We’ve also been doing a lot of interviewing. We have presenters and panelists speaking at our events all the time, so we’ve been doing a lot of interviewing of those thought leaders in the Boston area. We write up these short little interviews and post them on our new website, and then tweet about it.
Have you ever started a profile on a platform that you later abandoned? Are there any accounts you’ve done away with, or ones that have been difficult to get off the ground?
I would say for a while we were struggling with Instagram, which is kind of ironic because design can often be so visual. We’re really strong on Twitter and we have the most followers on our Twitter, but we struggled for a little while with keeping up on Instagram because there’s just so much to post all the time that we weren’t sure if we were really being successful.

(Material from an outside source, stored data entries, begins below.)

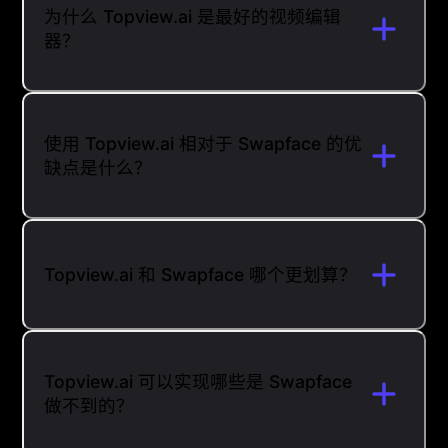
为什么 Topview.ai 是最好的视频编辑
器？
使用 Topview.ai 相对于 Swapface 的优
缺点是什么？
Topview.ai 和 Swapface 哪个更划算？
Topview.ai 可以实现哪些是 Swapface
做不到的？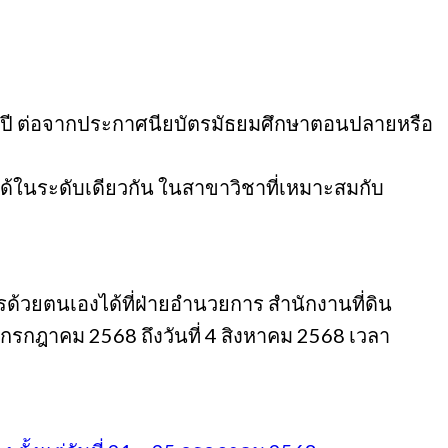
 2 ปี ต่อจากประกาศนียบัตรมัธยมศึกษาตอนปลายหรือ
ได้ในระดับเดียวกัน ในสาขาวิชาที่เหมาะสมกับ
รด้วยตนเองได้ที่ฝ่ายอำนวยการ สำนักงานที่ดิน
25 กรกฎาคม 2568 ถึงวันที่ 4 สิงหาคม 2568 เวลา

This also kind of applies to Vine. I think once we got more staff people on Instagram and we were more actively using and discussing how we can push thoughtful content on Instagram, it became more successful. But I think it was a challenge for a little while.
The new website is really beautiful, and it’s something that you’ve mentioned quite a bit. Can you tell me a little more about its inspiration?
We’re so thrilled to have a brand new website that we just launched in early February. Our old website was really nice but we started to grow out of it, and it wasn’t as clear to users that we’re nomadic, and that we don’t have a brick and mortar space, but that we use space around the city to produce our programs. The map on our website is so important to the user to understand immediately when you go to our homepage that that’s what we’re doing.